Larry Olsen

Personal information
- Born: 18 June 1948 (age 78) Nudgee Beach, Queensland

Horse racing career
- Sport: Horse racing

Major racing wins
- Melbourne Cup (1987) Golden Slipper Stakes (1988) Stradbroke Handicap (1972) Epsom Handicap (1972, 1987) Spring Champion Stakes (1981) All Aged Stakes (1976, 1977) Rawson Stakes (1973) Craven Plate (1975)

Honours
- Queensland Racing Hall of Fame

Significant horses
- Kensei Gunsynd

= Larry Olsen (jockey) =

Australian jockey and reporter

Larry Olsen (born 1948 in Nudgee Beach, Queensland) is an Australian retired jockey and former reporter for Sky Racing Australia who is best known for riding Kensei to victory in the 1987 Melbourne Cup.

Other notable wins include:

- Best Western - 1981 Spring Champion Stakes
- Dalrello - 1975 Craven Plate
- Dalrello - 1976 All Aged Stakes
- Dalrello - 1977 All Aged Stakes
- Gunsynd - 1973 Rawson Stakes
- Princess Gracious - 1987 Queensland Derby
- Regal Tan - 1978 Singapore Derby
- Sound Horizon - 1987 Epsom Handicap
- Star Watch - 1988 Golden Slipper Stakes
- Triton - 1972 Stradbroke Handicap
- Triton - 1972 Epsom Handicap

In 2007, Olsen was inducted into the Queensland Racing Hall of Fame.
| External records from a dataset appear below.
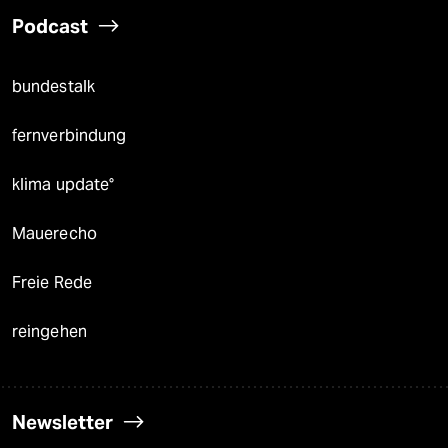
Podcast
bundestalk
fernverbindung
klima update°
Mauerecho
Freie Rede
reingehen
Newsletter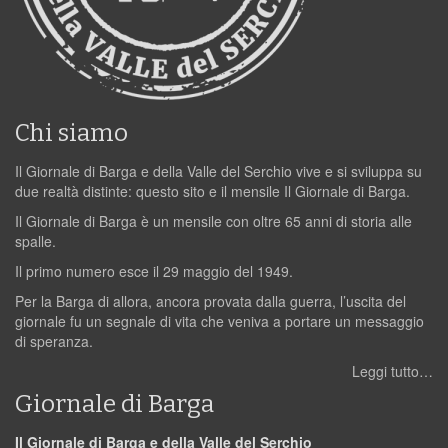
Chi siamo
Il Giornale di Barga e della Valle del Serchio vive e si sviluppa su
due realtà distinte: questo sito e il mensile Il Giornale di Barga.
Il Giornale di Barga è un mensile con oltre 65 anni di storia alle
spalle.
Il primo numero esce il 29 maggio del 1949.
Per la Barga di allora, ancora provata dalla guerra, l’uscita del
giornale fu un segnale di vita che veniva a portare un messaggio
di speranza.
Leggi tutto…
Giornale di Barga
Il Giornale di Barga e della Valle del Serchio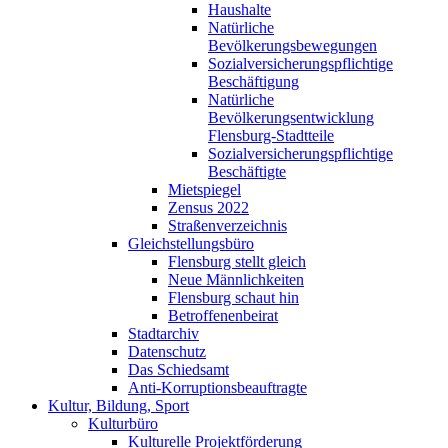
Haushalte
Natürliche
Bevölkerungsbewegungen
Sozialversicherungspflichtige
Beschäftigung
Natürliche
Bevölkerungsentwicklung
Flensburg-Stadtteile
Sozialversicherungspflichtige
Beschäftigte
Mietspiegel
Zensus 2022
Straßenverzeichnis
Gleichstellungsbüro
Flensburg stellt gleich
Neue Männlichkeiten
Flensburg schaut hin
Betroffenenbeirat
Stadtarchiv
Datenschutz
Das Schiedsamt
Anti-Korruptionsbeauftragte
Kultur, Bildung, Sport
Kulturbüro
Kulturelle Projektförderung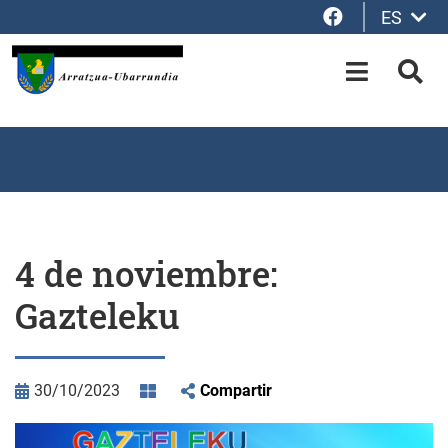
Facebook
ES
Saltar al contenido principal
OPEN-M
BUS
4 de noviembre:
Gazteleku
30/10/2023
Compartir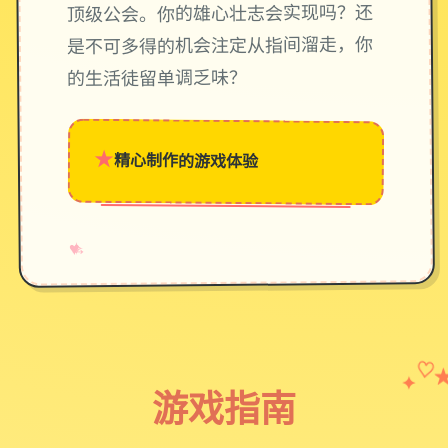
顶级公会。你的雄心壮志会实现吗？还
是不可多得的机会注定从指间溜走，你
的生活徒留单调乏味？
★
精心制作的游戏体验
→
✧
♥
♡
✦
游戏指南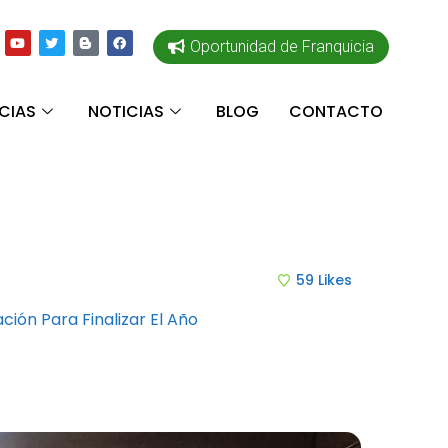
Oportunidad de Franquicia
CIAS
NOTICIAS
BLOG
CONTACTO
59
Likes
ón Para Finalizar El Año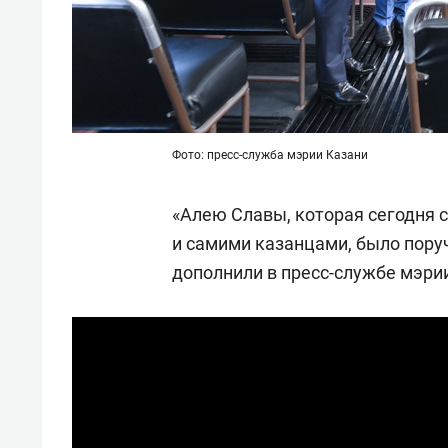
Фото: пресс-служба мэрии Казани
«Алею Славы, которая сегодня 
и самими казанцами, было пору
дополнили в пресс-службе мэри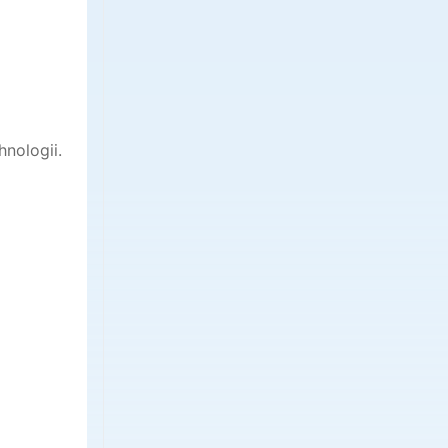
hnologii.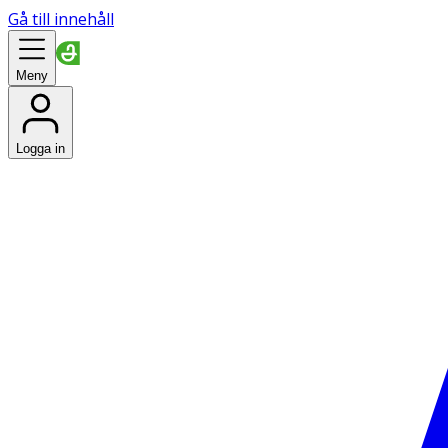
Gå till innehåll
Meny
Logga in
Olsen married Townsville-born Maureen in the early 1970s, and remained together until her death caused by cancer, aged 61, on 1 November 2011 at a Gold Coast hospital.

Olsen was a Sky Racing commentator from 1988 until 2014.

In 2015 Olsen was involved in the Emirates Melbourne Cup tour.